Unfortunately, though, the system would have to shift thousands of state employees to private employment. Most of those state employees are unionized. The faculty has some strong leftist tendencies and believe in state run universities.

I've recently been helping my daughter decide what to do when she finishes high school. Originally, I thought I'd be in a faculty position somewhere and might be able to manage comped tuition. But that's not likely. Faculty positions are extra-difficult to land right now and many universities have stopped comping tuition for faculty.

The basic problem is the pace of tuition increases is really close to out-pacing the value of the degree. Especially if one uses their undergrad years to "find themselves". There are much cheaper ways to do that. AmeriCorps, backpacking across Europe, working a Starbucks, river guiding, etc., are all much cheaper than college tuition.

Attending school once one is more established in who they are provides greater clarity. It's easier to look at the course catalog and make decisions like I did: what's the fastest way to finish and of those fast paths, which provides the most long-term benefits. Some of those upper-level proof-oriented math classes were a serious PITA. But I survived and a BS in Math trumps Psychology and Religious Studies any time! I was still able to squeeze in a few fun classes like Eastern Religions and Jazz Appreciation (both filled holes in my transcript).
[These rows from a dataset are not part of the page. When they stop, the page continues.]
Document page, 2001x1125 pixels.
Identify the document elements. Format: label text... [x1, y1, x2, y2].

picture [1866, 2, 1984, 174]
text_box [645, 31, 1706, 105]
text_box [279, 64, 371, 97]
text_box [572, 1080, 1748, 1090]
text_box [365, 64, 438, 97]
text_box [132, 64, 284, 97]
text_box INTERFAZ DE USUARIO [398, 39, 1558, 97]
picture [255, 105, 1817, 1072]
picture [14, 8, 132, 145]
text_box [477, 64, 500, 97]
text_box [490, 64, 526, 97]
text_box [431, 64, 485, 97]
I really lucked out and finished my BS right before tuition started sky-rocketing. In grad school, the formula changes. If you are reasonably focused (and aren't studying religion or philosophy), it's pretty easy to get an assistanceship which covers tuition.

#Comment Re: made: 2009-12-01 18:11:02.185287+00 by: Dan Lyke

I think this is also a major part of the disconnect between customers that the University system has. We think of an education as something the student gets, and pays for, but really the student is the product, the customer is industry, and, largely, the government is paying for it.